Rezension im „Tagesspiegel“

Am Samstag (17,5,2014) brachte die rennomierte Berliner Tageszeitung „Der Tagesspiegel“ eine ausführliche und sehr einfühlsam geschriebene Ausstellungsbesprechung von Christiane Meixner, die ich den Lesern nicht vorenthalten möchte:

Shreklich
von Christiane Meixner

In Berlin gibt es eine Galerie für Outsider-Kunst. Dort stellt Markus Meurer aktuell seine fantastischen Objekte aus Abfall aus.

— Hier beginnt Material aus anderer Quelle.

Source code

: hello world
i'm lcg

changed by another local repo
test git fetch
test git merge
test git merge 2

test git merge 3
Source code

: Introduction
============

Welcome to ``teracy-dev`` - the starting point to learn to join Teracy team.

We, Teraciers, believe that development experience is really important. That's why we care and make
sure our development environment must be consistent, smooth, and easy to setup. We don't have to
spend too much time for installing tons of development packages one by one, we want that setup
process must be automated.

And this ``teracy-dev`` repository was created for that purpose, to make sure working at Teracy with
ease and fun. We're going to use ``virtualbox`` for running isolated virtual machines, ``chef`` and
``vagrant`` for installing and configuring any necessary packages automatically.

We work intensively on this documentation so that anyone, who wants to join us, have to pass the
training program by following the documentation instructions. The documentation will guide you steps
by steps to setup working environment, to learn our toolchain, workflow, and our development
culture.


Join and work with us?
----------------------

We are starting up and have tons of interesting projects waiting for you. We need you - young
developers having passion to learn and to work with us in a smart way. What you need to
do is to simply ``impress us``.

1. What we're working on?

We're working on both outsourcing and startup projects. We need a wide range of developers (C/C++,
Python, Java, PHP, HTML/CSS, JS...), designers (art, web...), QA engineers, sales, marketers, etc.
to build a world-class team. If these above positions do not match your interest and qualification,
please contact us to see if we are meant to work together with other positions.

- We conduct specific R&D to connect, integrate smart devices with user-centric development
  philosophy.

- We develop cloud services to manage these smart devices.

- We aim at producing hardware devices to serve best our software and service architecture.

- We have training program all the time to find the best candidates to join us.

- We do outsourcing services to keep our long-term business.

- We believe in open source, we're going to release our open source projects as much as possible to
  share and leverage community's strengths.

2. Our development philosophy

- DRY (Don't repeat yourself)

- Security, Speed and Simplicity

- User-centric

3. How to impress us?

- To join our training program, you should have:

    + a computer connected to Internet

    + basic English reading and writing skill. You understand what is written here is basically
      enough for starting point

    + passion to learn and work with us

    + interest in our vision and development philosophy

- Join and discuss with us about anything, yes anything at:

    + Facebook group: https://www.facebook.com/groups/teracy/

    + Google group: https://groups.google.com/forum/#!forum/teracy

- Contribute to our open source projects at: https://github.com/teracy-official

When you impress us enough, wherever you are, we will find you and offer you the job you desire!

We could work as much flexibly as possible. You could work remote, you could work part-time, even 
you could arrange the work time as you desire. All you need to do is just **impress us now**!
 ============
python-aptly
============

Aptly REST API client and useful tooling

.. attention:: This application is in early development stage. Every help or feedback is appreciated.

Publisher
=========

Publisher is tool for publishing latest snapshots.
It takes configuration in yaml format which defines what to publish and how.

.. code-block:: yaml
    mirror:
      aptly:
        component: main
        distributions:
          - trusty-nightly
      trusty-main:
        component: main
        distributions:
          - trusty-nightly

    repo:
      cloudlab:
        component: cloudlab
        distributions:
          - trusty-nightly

„Kann das weg?“ Mit dieser Frage weiß Markus Meurer nichts anzufangen. Weg, das heißt für gewöhnlich: in den Müll. Wer aber Draht und Scherben, leer getrunkene PET-Flaschen oder Papierfetzen als inspirierende Materie begreift, die bloß am falschen Ort liegt, dem bleibt nur eines, um seine Welt in Ordnung zu bringen: Er muss sie nach eigenen Vorstellungen sortieren.
In den Räumen von Art Cru, Berlins Galerie für Outsider-Kunst, entfaltet sich Meurers Universum aktuell faszinierend (Oranienburger Straße 27, bis 28. Mai). Vom übergroßen Insekt bis zur Ritterrüstung, die sich bei näherem Hinsehen als Material-Collage entpuppt, ist alles dabei.

„Shrek“ nennt der 1959 Geborene seine erste Berliner Soloschau, nachdem er diverse internationale Ausstellungen absolviert hat. Sie gibt eine vage Idee davon, wie Meurer im niederrheinischen Kevelar lebt – wo sich die Objekte über die Innenwände seiner Wohnung spannen. Aber auch so beeindruckt die Konsequenz, mit der der Outsider-Künstler zivilisatorische Reste uminterpretiert. Vermeintlicher Abfall wird zu Flügeln, Körpern, Augen, Mündern. Alles wandert in seine aus Draht gefertigten Stützkorsetts und dort exakt an den Platz, der ihm vorbestimmt scheint. Dass „die Leute das extra hinlegen für mich“, hat Meurer schon mehrfach auf seinen Expeditionen durch die Straßen gedacht, während er sie nach allem durchforstet, von dem sich andere achtlos trennen. „Ich finde alles. Ich bin dafür konstruiert.“ Und wie ein Konstrukteur setzt er seine Einfälle um. Baut eine „Nanoprozessor-Maschine“, kreiert den „Peperonikäfer“ und „Die Flotte Biene“.

Reitendes Ungeheuer. "Hexenmeister" heißt Meurers Skulptur von 2011.

Reitendes Ungeheuer. „Hexenmeister“ heißt Meurers Skulptur von 2011.

Man kann das als naiv empfinden, genau wie den Titel der Ausstellung, der die rülpsende, stinkende Hauptfigur aus dem gleichnamigem Animationsfilm zitiert. Für Meurer, der schon als Kind den ebenfalls als Outsider-Künstler tätigen Vater durch die Eifel begleitete, laden sich seine Skulpturen jedoch unwillkürlich auf. Es sind Fetische in unterschiedlichen Formaten (Preise: 90–1850 Euro), die Erinnerungen bewahren oder als Heilsbringer fungieren. Meurers Kindheit, bäuerlich und urkatholisch geprägt, ist immer Referenzpunkt. Zugleich verwebt er biografische Geschichten, die sich nur in Andeutungen zu erkennen geben. Man kann sich allerdings gut vorstellen, wie es war, als die Gemeinde des heimatlichen Eifel-Dorfes ihn nach dem Tod der Eltern 2003 erst langsam aus der Gemeinde ekelte. Und nach dem hastigen Umzug des Künstlers das abgelegene Haus der Familie zerstören ließ, weil sie es für unbewohnbar hielt. Tatsächlich war es voller Kunst. Es treibt ihn, so lässt sich vermuten, jene „Plange Angst“ , die Markus Meurer 2010 schon in einem Buch formulierte, zu seinem ganz persönlichen Antidot – den fantastischen Beschützern.

(Antidot = Gegengift)

 

 

 

Eine Antwort zu “Rezension im „Tagesspiegel“

  1. Gutes Medienecho: ein schöner Artikel!